In a recent interview with Japanese newspaper Sankei Shimbun, a professor at the Digital Content and Media Sciences Research Division at the National Institute of Informatics has warned smartphone users of the perils of shooting selfie photos with their fingerprints exposed within the frame. Apparently, the professor going by the name of Isao Echizen, together with his team at the National Institute of Informatics, have told the newspaper that they have successfully obtained fingerprints from selfie photos captured at distances of up to three meters away.
Selfie photos have become increasingly popular along with the inclusion of more powerful front-facing cameras in smartphones, and this led to rather unusual products being manufactured, such as the selfie stick. Selfies are also quite popular in Asia, and particularly in Japan it appears that fans of selfie shots also tend to adopt the peace sign pose more often than usual. But according to professor Isao Echizen, as front-facing cameras become more powerful and proficient in recreating scenes in higher detail, the peace sign pose in selfie shots might also pose a threat to security, as he had apparently successfully obtained fingerprints from selfie photos in which subjects had their fingerprints exposed to the camera. According to the report cited by CNET, Isao Echizen and his team were able to obtain fingerprints from photos captured at distances of up to three meters. He also added that, although fingerprint recognition sensors are technically more secure than more conventional security methods such as passwords, having your fingerprint stolen is a bigger deal than having a password compromised, as passwords can always be changed, whereas fingerprints cannot.

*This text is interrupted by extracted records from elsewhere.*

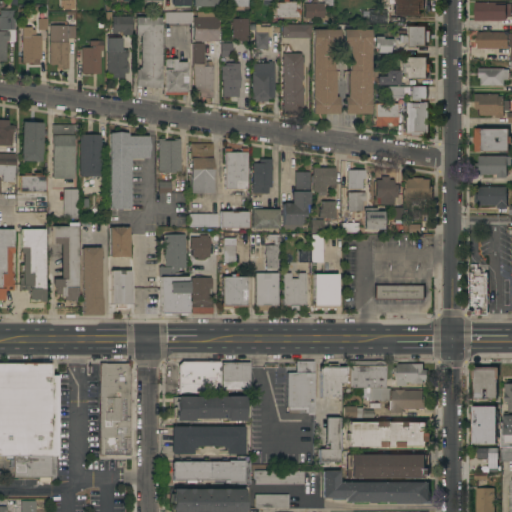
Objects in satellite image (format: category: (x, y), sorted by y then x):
building: (147, 0)
building: (266, 0)
building: (38, 1)
building: (146, 1)
building: (326, 2)
building: (328, 2)
building: (179, 3)
building: (180, 3)
building: (204, 3)
building: (204, 3)
building: (234, 3)
building: (235, 3)
building: (70, 5)
building: (71, 5)
building: (407, 7)
building: (408, 7)
building: (286, 10)
building: (286, 10)
building: (313, 10)
building: (314, 11)
building: (492, 11)
building: (492, 11)
building: (376, 17)
building: (377, 17)
building: (177, 18)
building: (178, 18)
building: (42, 20)
building: (511, 23)
building: (41, 24)
building: (121, 24)
building: (122, 25)
building: (205, 26)
building: (205, 27)
building: (239, 28)
building: (239, 29)
building: (5, 30)
building: (293, 31)
building: (296, 31)
building: (6, 35)
building: (260, 37)
building: (261, 37)
building: (414, 37)
building: (416, 37)
building: (494, 40)
building: (494, 41)
building: (59, 45)
building: (60, 45)
building: (382, 45)
building: (382, 45)
building: (30, 46)
building: (30, 47)
building: (226, 50)
building: (148, 52)
building: (149, 52)
building: (116, 57)
building: (91, 58)
building: (91, 58)
building: (115, 59)
building: (414, 68)
building: (415, 68)
building: (200, 70)
building: (323, 70)
building: (357, 70)
building: (324, 71)
building: (358, 72)
building: (202, 73)
building: (175, 77)
building: (492, 77)
building: (493, 77)
building: (175, 78)
building: (388, 78)
building: (389, 79)
building: (229, 80)
building: (262, 81)
building: (230, 82)
building: (262, 82)
building: (292, 82)
building: (292, 84)
building: (393, 92)
building: (395, 92)
building: (419, 93)
building: (420, 93)
road: (339, 100)
building: (490, 105)
building: (490, 105)
building: (385, 114)
building: (385, 115)
building: (416, 118)
building: (417, 118)
building: (509, 118)
building: (510, 118)
road: (227, 126)
building: (5, 133)
building: (5, 134)
building: (491, 140)
building: (492, 140)
building: (31, 142)
building: (31, 142)
building: (62, 151)
building: (61, 152)
building: (89, 155)
building: (90, 156)
building: (168, 156)
building: (169, 156)
building: (7, 160)
road: (215, 162)
building: (494, 165)
building: (123, 166)
building: (123, 166)
building: (493, 166)
building: (6, 168)
building: (200, 168)
building: (201, 168)
building: (235, 169)
road: (455, 169)
building: (234, 171)
building: (260, 176)
building: (261, 176)
building: (321, 179)
building: (322, 179)
building: (354, 179)
building: (355, 179)
building: (31, 183)
building: (30, 184)
building: (164, 187)
building: (417, 189)
building: (418, 189)
building: (385, 191)
building: (385, 192)
building: (492, 197)
building: (493, 197)
building: (354, 201)
building: (355, 201)
road: (8, 202)
building: (297, 202)
building: (296, 203)
building: (69, 204)
building: (69, 204)
building: (326, 210)
building: (327, 210)
building: (510, 210)
building: (397, 215)
building: (264, 218)
building: (264, 219)
building: (373, 219)
building: (202, 220)
building: (203, 220)
building: (232, 220)
building: (233, 220)
building: (372, 220)
road: (483, 222)
road: (144, 224)
building: (316, 226)
building: (317, 227)
building: (350, 228)
building: (88, 236)
building: (118, 242)
building: (119, 242)
building: (199, 247)
building: (199, 248)
building: (228, 250)
building: (229, 250)
building: (174, 251)
building: (312, 251)
building: (315, 251)
building: (271, 252)
road: (366, 253)
building: (270, 257)
building: (5, 261)
building: (6, 261)
building: (65, 261)
building: (67, 261)
building: (32, 263)
building: (32, 264)
building: (173, 276)
road: (496, 280)
building: (90, 281)
building: (91, 282)
building: (119, 287)
building: (120, 288)
road: (48, 289)
building: (264, 289)
building: (479, 289)
building: (293, 290)
building: (324, 290)
building: (232, 291)
building: (294, 291)
building: (324, 291)
building: (233, 292)
building: (265, 292)
building: (398, 292)
building: (399, 292)
building: (478, 293)
building: (173, 295)
building: (200, 295)
building: (201, 296)
road: (404, 308)
road: (74, 338)
traffic signals: (146, 338)
road: (178, 338)
road: (294, 338)
road: (1, 339)
road: (416, 339)
traffic signals: (453, 339)
road: (482, 339)
building: (366, 374)
building: (409, 374)
building: (410, 374)
building: (234, 376)
building: (198, 377)
building: (197, 378)
building: (235, 378)
road: (316, 380)
building: (331, 380)
building: (330, 381)
building: (485, 382)
building: (485, 383)
building: (299, 388)
building: (300, 388)
building: (384, 389)
building: (508, 397)
building: (508, 397)
road: (264, 399)
building: (398, 399)
building: (209, 408)
road: (77, 409)
building: (113, 409)
building: (209, 409)
building: (114, 410)
building: (357, 413)
building: (28, 418)
building: (29, 418)
road: (148, 424)
road: (453, 425)
building: (483, 425)
building: (483, 425)
building: (508, 425)
building: (386, 435)
building: (387, 435)
building: (506, 438)
building: (207, 439)
building: (207, 439)
building: (330, 441)
building: (330, 441)
building: (506, 454)
building: (488, 456)
building: (489, 457)
building: (387, 466)
building: (388, 466)
building: (211, 471)
building: (213, 471)
building: (278, 477)
building: (279, 478)
road: (73, 481)
building: (373, 490)
building: (372, 491)
building: (510, 496)
building: (511, 496)
building: (207, 500)
building: (207, 500)
building: (484, 500)
building: (486, 500)
building: (270, 501)
building: (271, 501)
road: (74, 503)
building: (27, 506)
building: (27, 506)
building: (2, 508)
building: (3, 509)
road: (367, 509)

According to the report, Isao Echizen and his team at the National Institute of Informatics also created a fingerprint anti-theft prevention technology, which apparently relies on a titanium-oxide based substance which can obscure fingerprints and can produce false images of fingerprints within a photo frame. Exactly how this so-called anti-theft prevention technology would work in practice is unclear, but at the end of the day, it's important to remind ourselves that no security system is perfect, and more often than not it's up to us – the users – to keep our data and identities secure.